What does Europe, a continent starved for commodities, do when it faces future shortages of critical minerals and energy?
According to European Commission President Ursula von der Leyen, the decision is straightforward: Make things even harder!
“It is time to turn off the tap” on Russian LNG, she said last September, when the European Union made the critical (perhaps fateful) decision to cut off LNG imports into Europe one year earlier than planned.
By taking this bold decision, EU leaders believed they would cut off “Russia’s war economy.”
Will it stop Russia?
Within days of the announcement, Russia secured a new buyer for its vast natural gas reserves, a long-term deal with China that includes 50 billion cubic metres of gas being exported each year from Russia’s remote Siberian frontier.
The mechanics of the deal are straightforward: more energy for China, and substantial financial benefits for Russia. The new gas pipeline, Power of Siberia 2, is estimated to contribute up to 36% of China’s total gas imports. This will thrust Russia into becoming China’s most important energy supplier.

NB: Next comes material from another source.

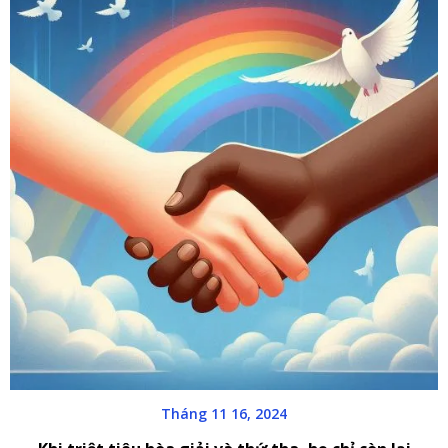
Tháng 11 16, 2024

But for energy-deprived Europe, a crucial cutoff date is now approaching, and even faster than before. Kaja Kallas, the EU’s foreign policy chief, said that the new proposal aimed “to speed up the phase-out of Russian liquefied natural gas.”
But is this merely hastening Europe’s energy poverty? This could have a broader impact on global markets.
60 years of supply
For over half a century, Russia has consistently supplied Europe with abundant natural gas. And that was despite decades of tense Cold War frictions.
Russia’s vast natural resources have been a gift for Western Europe. Initially, it helped to stabilize shattered European nations following the devastation of the Second World War.
However, it also fuelled Western Europe’s economic advantages in the years that followed, making it the world’s premier hub for high-end manufacturing. Cheap, reliable gas from Russia was the seed that sowed Europe’s post-war growth and today’s high standards of living.
European countries often rank among the highest in average salaries worldwide. Many countries across the continent also lead the world in public education and healthcare.
All about cheap energy
Whether they understand it or not, that’s what EU leaders are putting at stake as they “turn off the tap.” It’s part of the reason the oil and gas market remains vulnerable, despite International Energy Agency projections indicating global production will remain in surplus throughout 2026.
However, that’s only part of the equation, when you consider that the world’s three largest producers, the U.S., Saudi Arabia, and Russia, make up almost half of total global production.
Now, what happens if these energy superpowers begin to align and form a much more dominant OPEC-like alliance? Far-fetched? Well, 2026 is already proving to be an extraordinary year that requires investors to think outside the box. And that might mean re-considering consensus views that oil and gas prices will remain depressed.
Forget precious metals or critical mineral stocks; oil and gas could emerge as the true hedge against geopolitical risk in the months to come.